Comme sur les sujets du salaire minimum et l’ouverture des magasins, la droite lance toujours des attaques ciblant la qualité de vie des genevois-es en commençant par des petits bouts. D’un côté, on enlève le salaire minimum aux étudiant·es et on ouvre 4 dimanches par année. De l’autre, on interdit les 30km/h sur les axes structurants. A chaque fois on promet que, promis juré, on s’arrêtera là. Et sur un malentendu, on espère que ça passera.

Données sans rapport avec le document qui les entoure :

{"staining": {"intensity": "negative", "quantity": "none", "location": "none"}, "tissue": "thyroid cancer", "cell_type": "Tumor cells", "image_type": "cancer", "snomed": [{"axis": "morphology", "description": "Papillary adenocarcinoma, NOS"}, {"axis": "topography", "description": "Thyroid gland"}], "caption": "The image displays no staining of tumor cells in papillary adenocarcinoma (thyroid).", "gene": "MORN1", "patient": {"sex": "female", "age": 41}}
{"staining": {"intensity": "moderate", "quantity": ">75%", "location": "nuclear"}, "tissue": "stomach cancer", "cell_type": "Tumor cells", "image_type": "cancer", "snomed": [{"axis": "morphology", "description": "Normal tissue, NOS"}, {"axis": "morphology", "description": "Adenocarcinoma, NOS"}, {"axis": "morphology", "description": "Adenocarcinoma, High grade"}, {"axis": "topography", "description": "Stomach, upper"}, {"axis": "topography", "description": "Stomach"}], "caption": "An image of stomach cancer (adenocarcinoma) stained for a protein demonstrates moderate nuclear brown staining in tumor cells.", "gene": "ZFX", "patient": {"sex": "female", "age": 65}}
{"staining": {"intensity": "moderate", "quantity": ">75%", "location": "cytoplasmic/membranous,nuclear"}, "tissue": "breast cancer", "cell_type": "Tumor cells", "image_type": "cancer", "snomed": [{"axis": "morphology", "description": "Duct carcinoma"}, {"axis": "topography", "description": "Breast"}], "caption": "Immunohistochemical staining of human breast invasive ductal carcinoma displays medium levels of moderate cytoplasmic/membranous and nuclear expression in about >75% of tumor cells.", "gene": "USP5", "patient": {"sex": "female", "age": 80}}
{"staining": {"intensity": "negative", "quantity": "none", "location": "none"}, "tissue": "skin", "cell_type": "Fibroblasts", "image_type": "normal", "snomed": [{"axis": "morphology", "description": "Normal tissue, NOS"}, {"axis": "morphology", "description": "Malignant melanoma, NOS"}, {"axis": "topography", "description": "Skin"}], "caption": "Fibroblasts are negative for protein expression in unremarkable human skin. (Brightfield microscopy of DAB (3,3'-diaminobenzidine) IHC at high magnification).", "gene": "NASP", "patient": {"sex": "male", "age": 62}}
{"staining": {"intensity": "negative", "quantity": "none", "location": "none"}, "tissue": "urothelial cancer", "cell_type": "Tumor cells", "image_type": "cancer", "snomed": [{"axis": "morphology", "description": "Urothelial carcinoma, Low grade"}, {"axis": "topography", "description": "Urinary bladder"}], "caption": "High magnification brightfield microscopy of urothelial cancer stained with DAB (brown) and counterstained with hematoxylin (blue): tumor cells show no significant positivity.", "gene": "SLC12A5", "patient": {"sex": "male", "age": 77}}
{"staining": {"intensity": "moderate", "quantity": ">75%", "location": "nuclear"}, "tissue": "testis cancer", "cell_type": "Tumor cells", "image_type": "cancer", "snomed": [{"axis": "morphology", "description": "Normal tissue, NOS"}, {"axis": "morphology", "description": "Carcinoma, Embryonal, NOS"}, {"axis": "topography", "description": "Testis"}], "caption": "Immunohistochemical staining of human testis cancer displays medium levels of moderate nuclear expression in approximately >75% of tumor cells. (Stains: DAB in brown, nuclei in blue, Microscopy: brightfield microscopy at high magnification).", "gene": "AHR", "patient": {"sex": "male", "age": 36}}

Pourtant, si l’attaque du Grand Conseil sur les 30km/h peut sembler trop technique ou une niche pour s’en préoccuper, il y a ici un aspect bien plus important que celui de la mobilité. Les limitations de vitesse sont en effet un levier essentiel pour améliorer la qualité de vie de la population. En terme de sécurité, tout d’abord, où la limitation à 30km/h diminue substantiellement le risque d’accidents et d’accidents mortels. Ensuite en terme de santé, en réduisant drastiquement les nuisances sonores.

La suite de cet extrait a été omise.